A routine part of an employment contract is frequently a non-compete provision, which precludes the person for a period of time from working for a competitor within a specified geographic region. Like temporary employment agency contracts that frequently place restrictions on its client’s hiring of its employees, for the most part these arrangements do not run afoul of the antitrust laws because the restraint of a single individual does not generally affect competition; but consider the impact on a small, rural community where one of the two orthopedic surgeons within 100 miles is unable to compete with the other, his or her former employer.
Contrary to popular thought, the antitrust laws are not limited to agreements between or among competitors. In an effort to gain a better understanding of and, hopefully, control over their rapidly escalating health care costs, many employers have joined with others in their geographic area (not necessarily in the same or similar businesses) to form “health care coalitions.” These groups collect, analyze and distribute data relevant to the cost of health care for each company’s employees. The manner in which and by whom this data is collected, analyzed and distributed will frequently determine whether or not the activity violates the antitrust laws.

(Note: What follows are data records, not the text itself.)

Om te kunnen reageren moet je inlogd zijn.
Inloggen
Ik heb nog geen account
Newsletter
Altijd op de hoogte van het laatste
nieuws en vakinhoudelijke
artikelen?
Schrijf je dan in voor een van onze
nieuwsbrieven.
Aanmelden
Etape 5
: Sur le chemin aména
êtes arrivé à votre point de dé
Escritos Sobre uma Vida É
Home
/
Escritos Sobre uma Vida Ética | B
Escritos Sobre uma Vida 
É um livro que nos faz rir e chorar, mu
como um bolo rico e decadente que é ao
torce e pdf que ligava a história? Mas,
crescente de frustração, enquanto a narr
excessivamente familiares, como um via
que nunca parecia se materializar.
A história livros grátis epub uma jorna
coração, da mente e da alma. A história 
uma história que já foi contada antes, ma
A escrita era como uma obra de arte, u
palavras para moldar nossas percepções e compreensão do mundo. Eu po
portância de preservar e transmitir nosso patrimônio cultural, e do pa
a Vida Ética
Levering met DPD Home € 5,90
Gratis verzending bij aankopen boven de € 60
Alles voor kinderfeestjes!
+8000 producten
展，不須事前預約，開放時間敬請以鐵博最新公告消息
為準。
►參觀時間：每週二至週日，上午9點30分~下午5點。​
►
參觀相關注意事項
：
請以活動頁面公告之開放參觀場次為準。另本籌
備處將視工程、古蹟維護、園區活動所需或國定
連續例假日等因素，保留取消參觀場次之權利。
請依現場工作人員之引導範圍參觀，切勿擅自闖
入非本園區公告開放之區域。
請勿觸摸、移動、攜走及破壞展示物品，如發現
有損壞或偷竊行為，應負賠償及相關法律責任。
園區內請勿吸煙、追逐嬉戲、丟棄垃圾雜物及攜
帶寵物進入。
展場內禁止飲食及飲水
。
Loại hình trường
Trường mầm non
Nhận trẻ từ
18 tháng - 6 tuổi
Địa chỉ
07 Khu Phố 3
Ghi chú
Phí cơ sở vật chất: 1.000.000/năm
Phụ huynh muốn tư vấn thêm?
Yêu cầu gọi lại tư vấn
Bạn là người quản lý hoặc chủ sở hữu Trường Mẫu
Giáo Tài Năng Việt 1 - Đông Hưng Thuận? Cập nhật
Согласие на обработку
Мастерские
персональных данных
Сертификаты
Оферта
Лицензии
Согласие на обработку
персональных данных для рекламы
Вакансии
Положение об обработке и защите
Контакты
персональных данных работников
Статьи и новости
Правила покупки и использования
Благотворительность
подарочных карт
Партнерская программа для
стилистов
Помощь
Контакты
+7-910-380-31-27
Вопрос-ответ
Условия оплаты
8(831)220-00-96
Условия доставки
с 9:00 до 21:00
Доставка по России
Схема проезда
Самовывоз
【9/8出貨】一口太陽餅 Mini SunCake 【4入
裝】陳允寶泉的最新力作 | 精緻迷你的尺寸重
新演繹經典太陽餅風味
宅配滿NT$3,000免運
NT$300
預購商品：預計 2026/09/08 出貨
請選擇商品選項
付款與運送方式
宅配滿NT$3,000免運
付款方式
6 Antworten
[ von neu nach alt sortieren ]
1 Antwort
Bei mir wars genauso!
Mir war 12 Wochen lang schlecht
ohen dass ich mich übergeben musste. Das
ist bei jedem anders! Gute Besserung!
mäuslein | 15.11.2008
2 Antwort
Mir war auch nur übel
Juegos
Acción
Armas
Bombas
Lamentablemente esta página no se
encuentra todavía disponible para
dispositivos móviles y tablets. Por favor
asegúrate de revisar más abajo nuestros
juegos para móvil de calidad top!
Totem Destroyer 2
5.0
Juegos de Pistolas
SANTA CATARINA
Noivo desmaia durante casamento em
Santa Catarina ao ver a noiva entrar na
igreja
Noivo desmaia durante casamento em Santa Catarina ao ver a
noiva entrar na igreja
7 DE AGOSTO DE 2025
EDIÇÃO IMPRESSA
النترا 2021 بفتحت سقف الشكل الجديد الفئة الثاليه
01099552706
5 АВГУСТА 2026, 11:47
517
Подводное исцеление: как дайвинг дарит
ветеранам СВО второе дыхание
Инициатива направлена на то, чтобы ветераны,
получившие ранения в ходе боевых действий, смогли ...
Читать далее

The Federal Trade Commission has issued “Safe Harbor” guidelines for such coalitions and will, in appropriate cases, issue a “No Action” letter in regard to a specific coalition’s activity proposal.
The simple exchange of information, including non-union employee salary information, benchmarking and other similar information sharing, also has been held to constitute an antitrust violation.
A company should never permit its employees to interact with those of another company, whether or not a competitor, without being certain that the employee understands the possible antitrust implications of the interaction and that appropriate protective measures have been put into place.
When the scope of permissible conduct or the implications of contemplated interactions are less than clear, the company should consult experienced attorneys for guidance.